Did you know that only 10% of the energy used by an incandescent light bulb produces light? The other 90% is given off as heat.
Seems like a lot of wasted energy, doesn’t it?
Well, it’s no different when it comes to prospecting for clients. Most of the time energy freelancers put into a promotional effort is wasted.
It usually goes something like this: You send out hundreds of letters, make dozens of cold calls or go to a handful of networking events, only to end up with just one or two golden nuggets — the few prospective clients that have an immediate need for your services.
It’s true that those few “hot prospects” are ultimately what we’re all looking for. But, too often, the difference between just “getting by” and earning an executive-level income as a freelance professional lies in what you do with prospects who are NOT ready to hire you.
The “Not Today” Crowd
Take, for instance, a direct mail campaign. Or maybe a cold-calling effort. If you’re lucky (and with the right list, call to action, copy or script), you might get 5 out of 100 people to respond. From that select group, maybe a single prospect will become a client within a few days or weeks.
Now, that doesn’t mean that the other 4 who responded don’t need or want you. Assuming there’s a good fit, they might just not have a current need. Or maybe they don’t have the budget to hire you at that moment.
That’s why I call these prospects the “not today” group.
But here’s where many freelancers drop the ball. Instead of trying to nurture these high-probability prospects (the 4 who expressed interest but couldn’t hire you at the time), most folks just forget about them.
Sure, they might attempt a follow-up call here and there. But many such calls take the wrong approach. They go something like this: “Hi, Jim. Pat Jones here. Calling to see if you have any projects I can help you with.”
That comes across as desperation more than anything else. Plus, most marketing professionals today don’t have time to field these “do you have work for me” calls.
The Right Way to Stay in Touch
What very few freelancers ever do — and what you should attempt if you want to boost your income — is to start a meaningful dialogue with this “not today” group … regardless of their timing to hire you.
In other words, you should work diligently to nurture these people over the long haul. Not with calls to see if they have a project for you. But with carefully timed, value-added information.
Think about it. These people have expressed interest. They’ve responded to your call to action. Most of them are qualified to do business with you. You’ve probably even had some honest dialogue.
In other words, you’ve already done most of the heavy lifting. Now you just need to stay top of mind (without being a pest). That way, the next time they need a freelancer in your profession, you’re the first person they think of!
Not staying in touch in a meaningful way is wasteful. And crazy! In my case, more than 25% of my income every year comes as a direct result of my nurturing efforts.
These are companies that I’ve contacted in the past. But at the time, they didn’t have a need or a budget. Yet my steady, value-added contact helped me stay memorable until conditions were right to hire me.
So, how can you strategically nurture this “not today” group?
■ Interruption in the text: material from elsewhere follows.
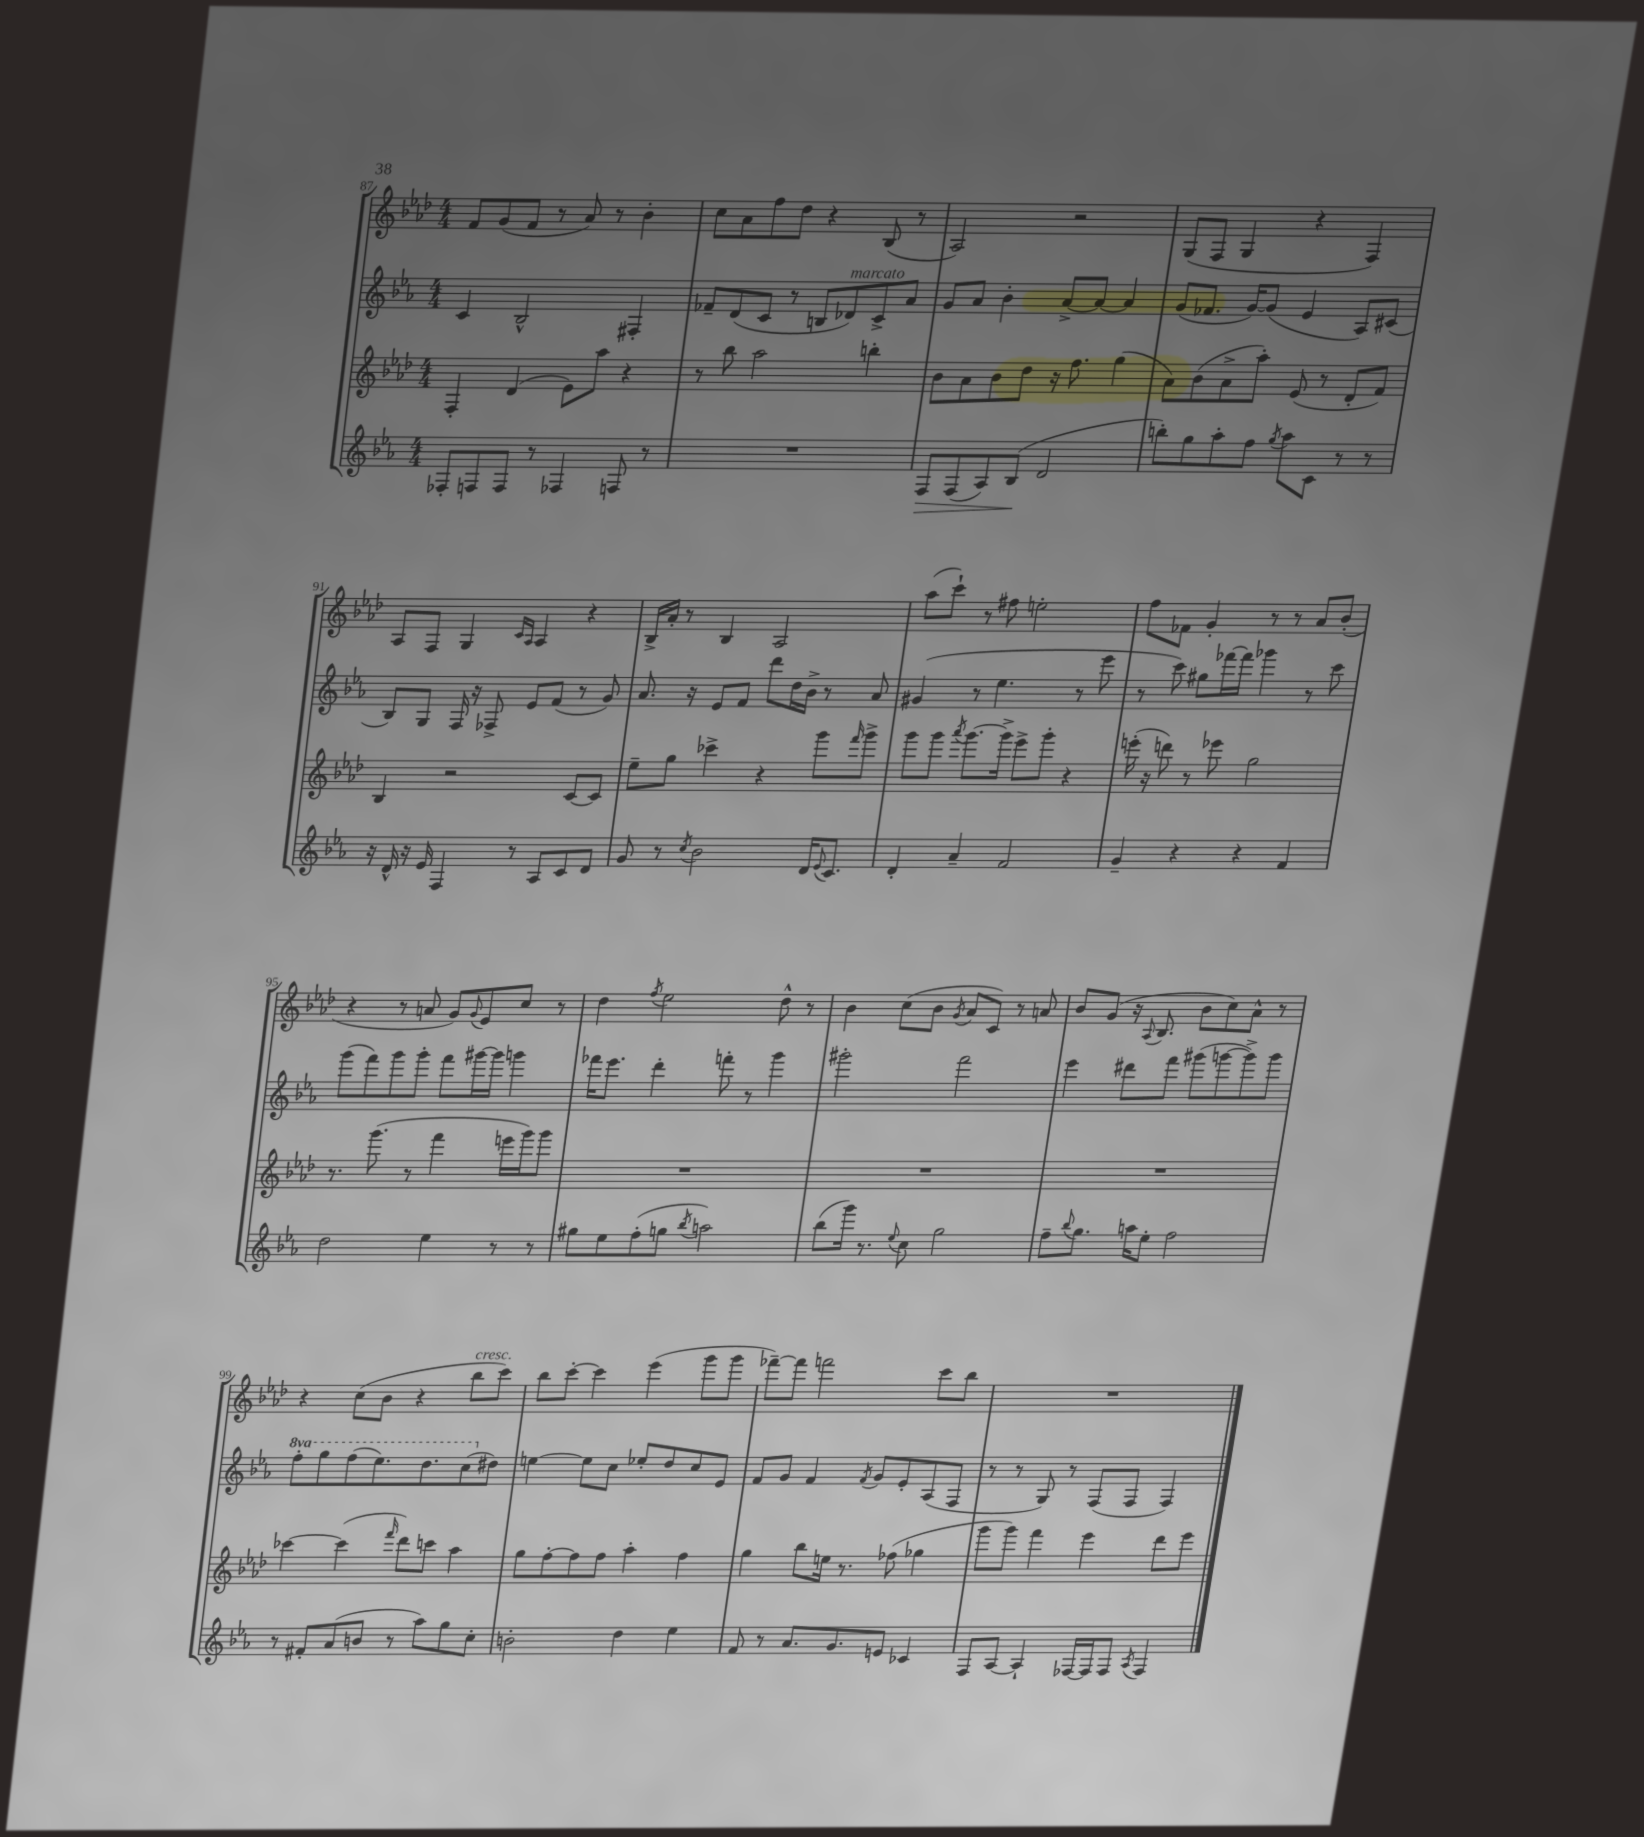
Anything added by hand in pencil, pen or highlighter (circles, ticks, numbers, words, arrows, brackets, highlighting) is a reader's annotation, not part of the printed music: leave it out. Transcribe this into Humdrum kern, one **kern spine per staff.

Here are some practical ideas:
- #1: Ask permission to add them to your newsletter distribution list. A highly targeted email newsletter with valuable, insightful and practical content gets read. It builds credibility. It positions you as an expert in your field and as someone with great ideas. Better yet, it helps keep you top of mind with hundreds of potential prospects.
But don’t just stop there…
- #2: Send an occasional email with relevant news. Have a new service offering? A new capability? An impressive case study of how you helped a similar company solve a pressing problem? Thought of another way you can help the prospect? Send him or her a quick email every couple of months. Be brief, but be personal.
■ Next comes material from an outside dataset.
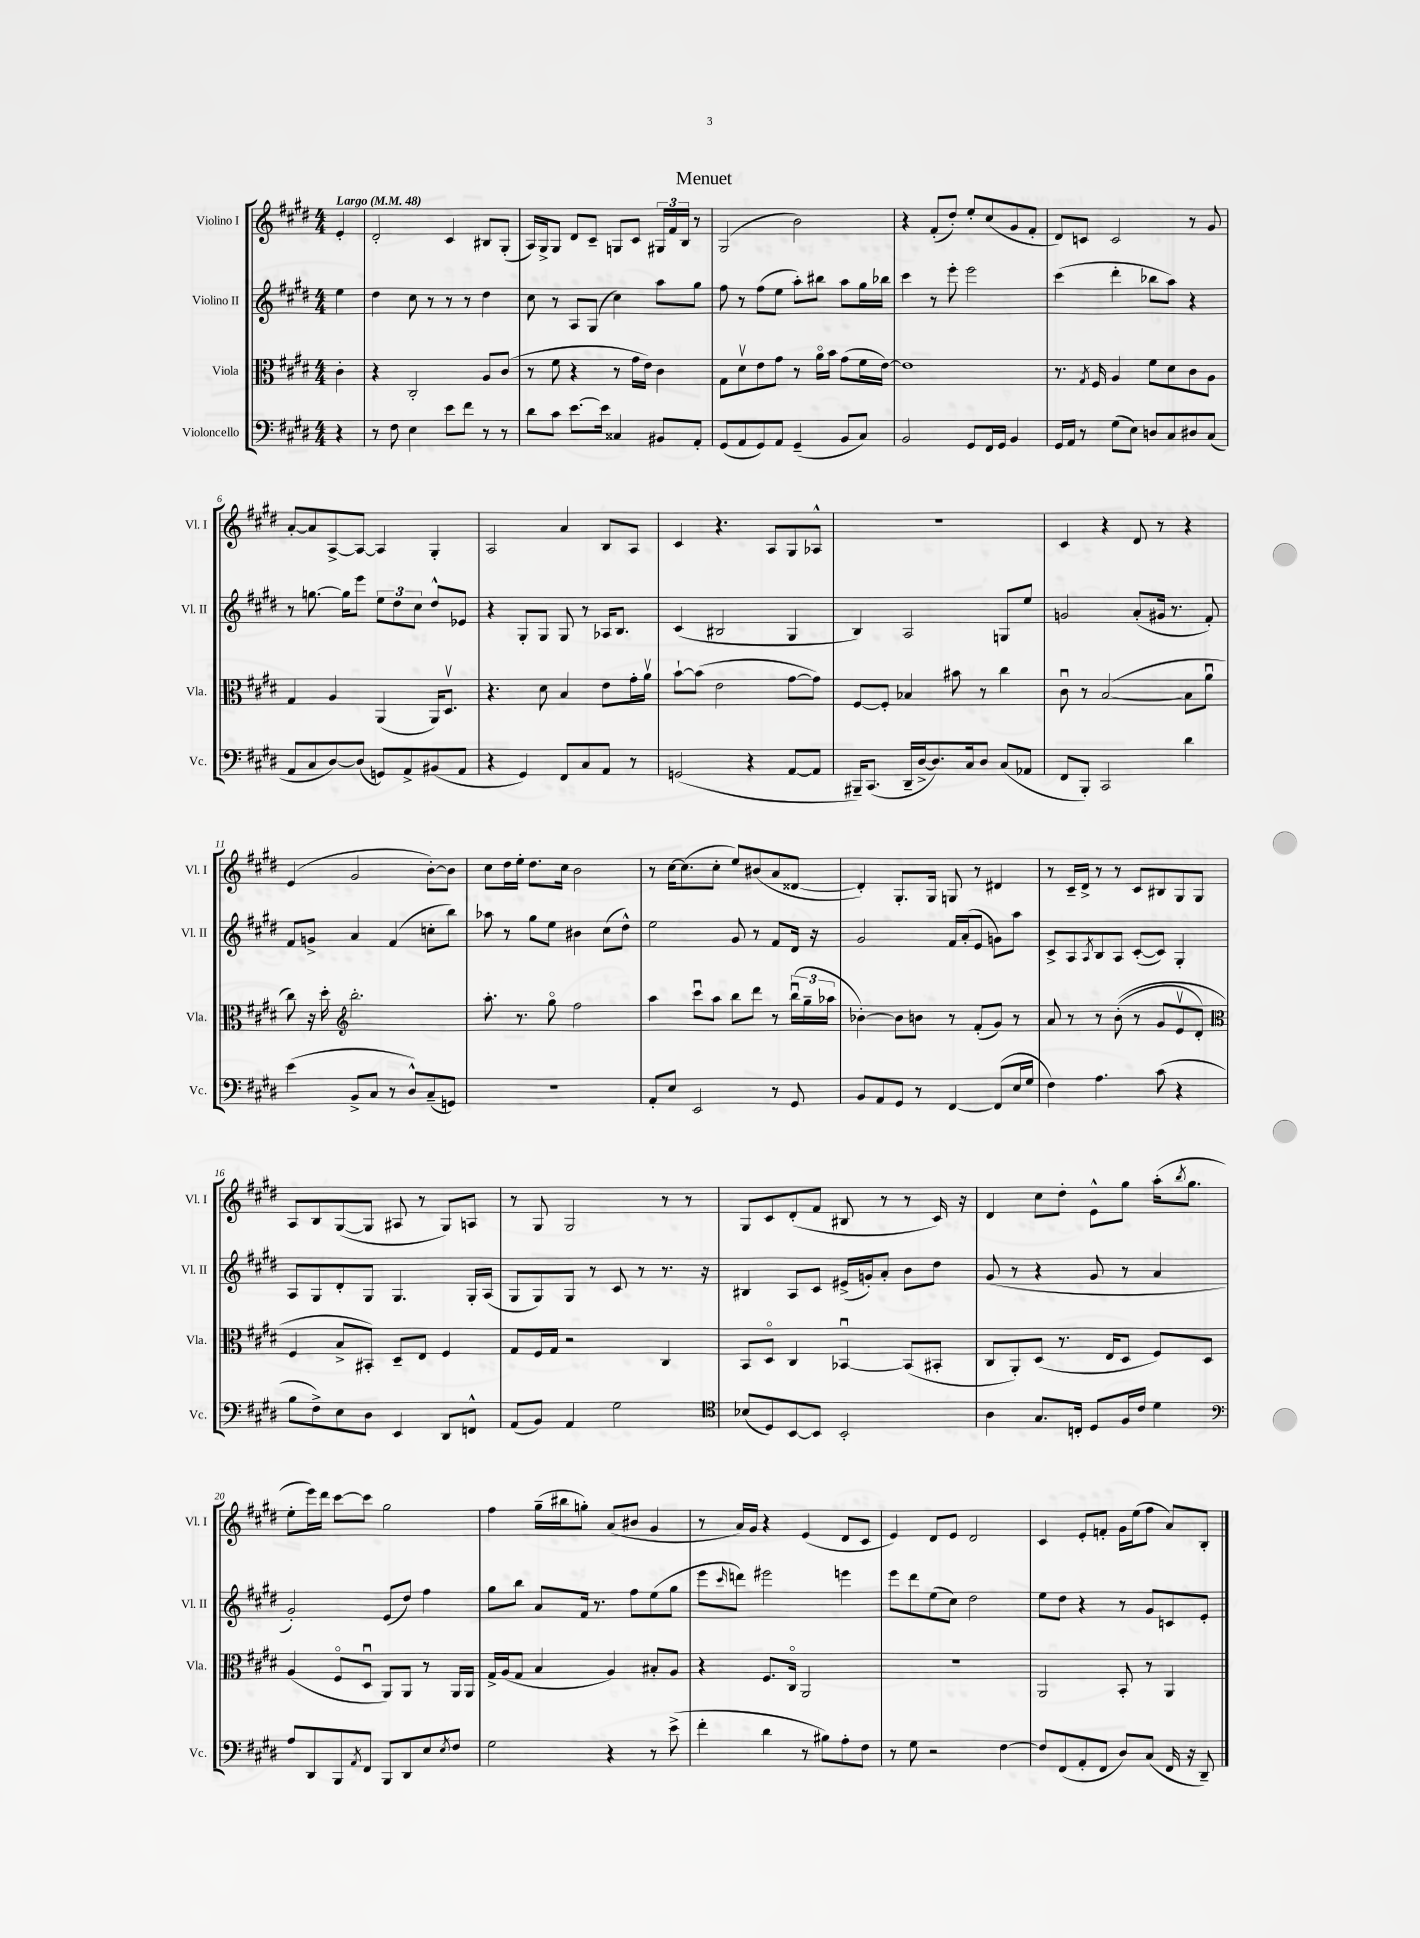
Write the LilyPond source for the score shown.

And if you really want to set yourself apart…
- #3: Stay in touch by mailing relevant articles. Personally, this is my favorite way to become memorable. While I use the other 2 strategies above, I love to send my clients and prospects articles I think they’ll find interesting and useful, based on what I know about them and their businesses.
And if you really want to make an impact, send the actual cutout (or printout) of the article via postal mail with a Post-it note attached to it. On that note, write a simple message. Something like, “Hi, Jill. Thought you’d find this article interesting. Take care! Ed Gandia.” And make sure to include your business card.
Be genuine in your approach. And again, always be personable without coming across as a stalker. Also, don’t send everyone the same article. Make sure what you send is relevant to each prospect, based on what you know about them.
Regardless of your income goals, a prospect-nurturing program should be a key component of your marketing process. It will enable you to get more out of every dollar and every minute you spend promoting your services.
There’s just no reason to let all that valuable “prospecting energy” go to waste.